Required action: Given the listing that follows, report all lines in which the string "center" occurs.

The data:
────
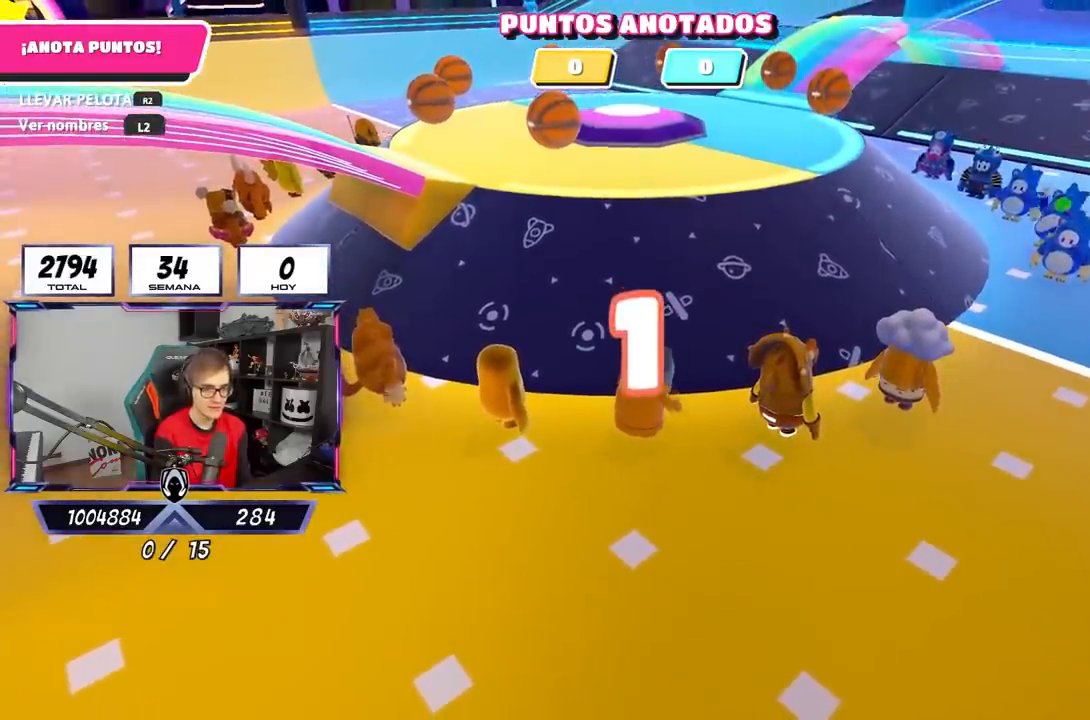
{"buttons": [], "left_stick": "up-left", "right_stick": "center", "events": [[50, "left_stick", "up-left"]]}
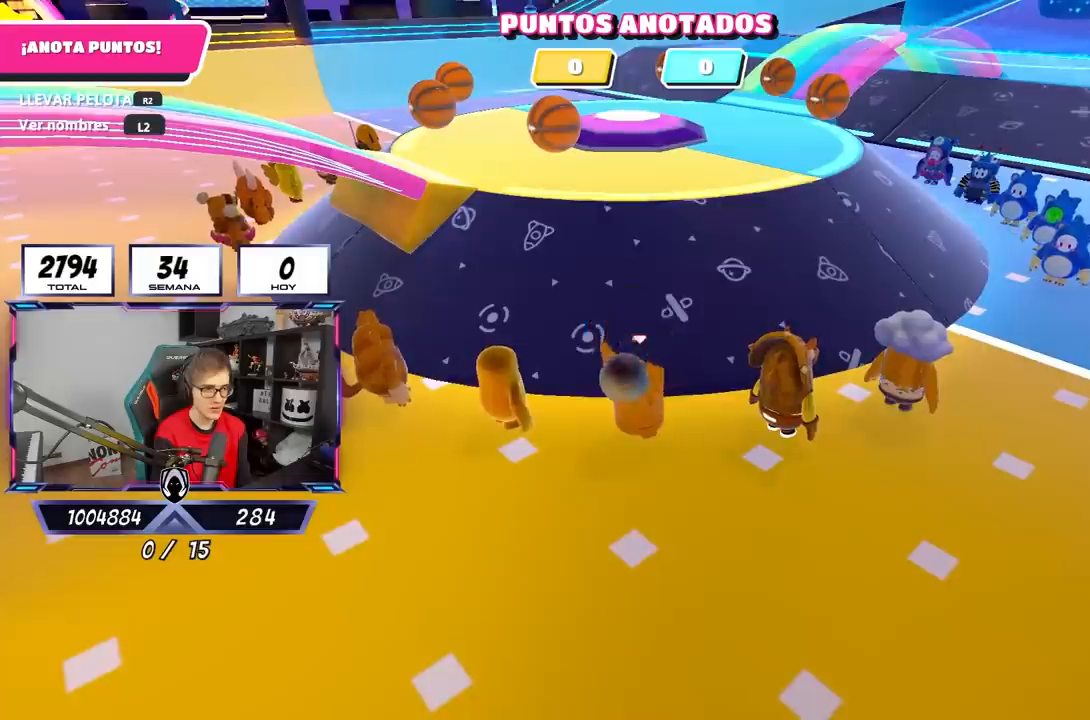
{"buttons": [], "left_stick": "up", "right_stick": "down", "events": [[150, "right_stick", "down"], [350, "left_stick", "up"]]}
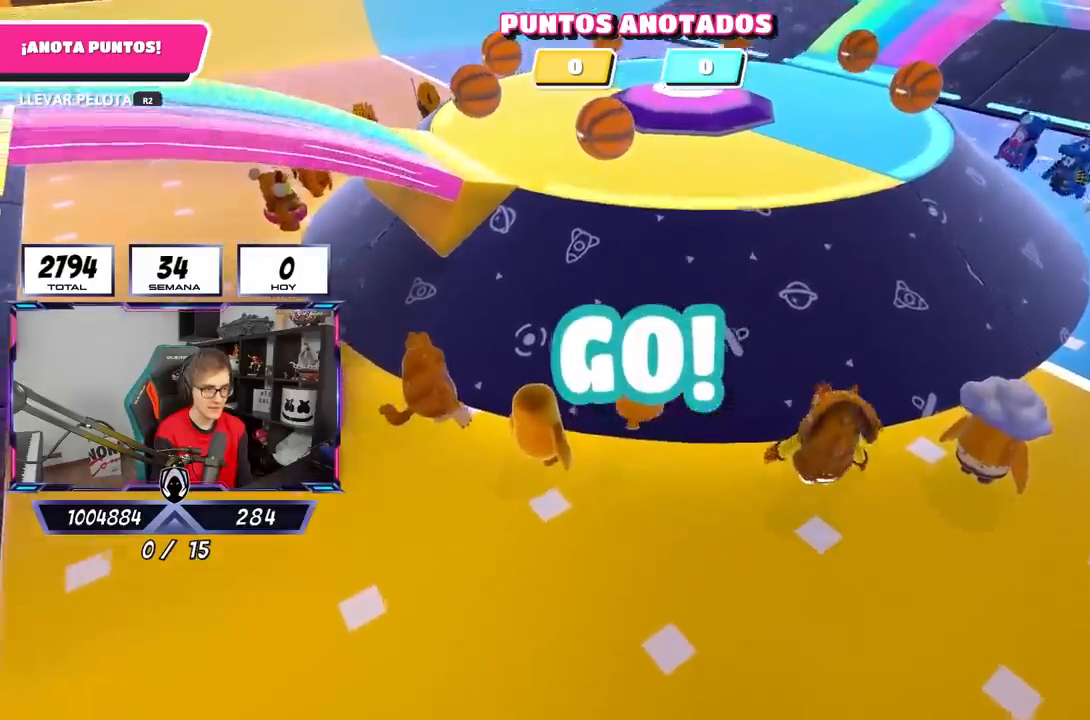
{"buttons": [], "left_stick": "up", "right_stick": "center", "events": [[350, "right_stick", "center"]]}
────
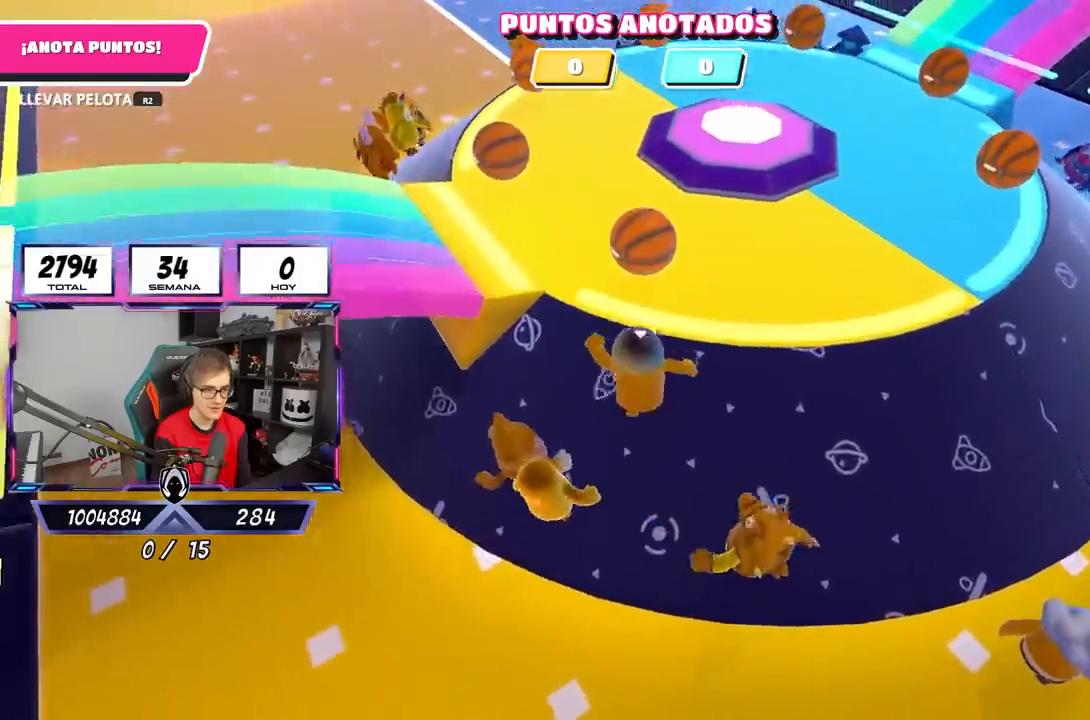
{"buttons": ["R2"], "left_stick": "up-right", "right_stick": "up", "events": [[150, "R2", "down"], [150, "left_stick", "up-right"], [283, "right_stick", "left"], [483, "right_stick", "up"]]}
────
Reply:
{"buttons": [], "left_stick": "up-left", "right_stick": "center", "events": [[50, "left_stick", "up-left"]]}
{"buttons": [], "left_stick": "up", "right_stick": "center", "events": [[350, "right_stick", "center"]]}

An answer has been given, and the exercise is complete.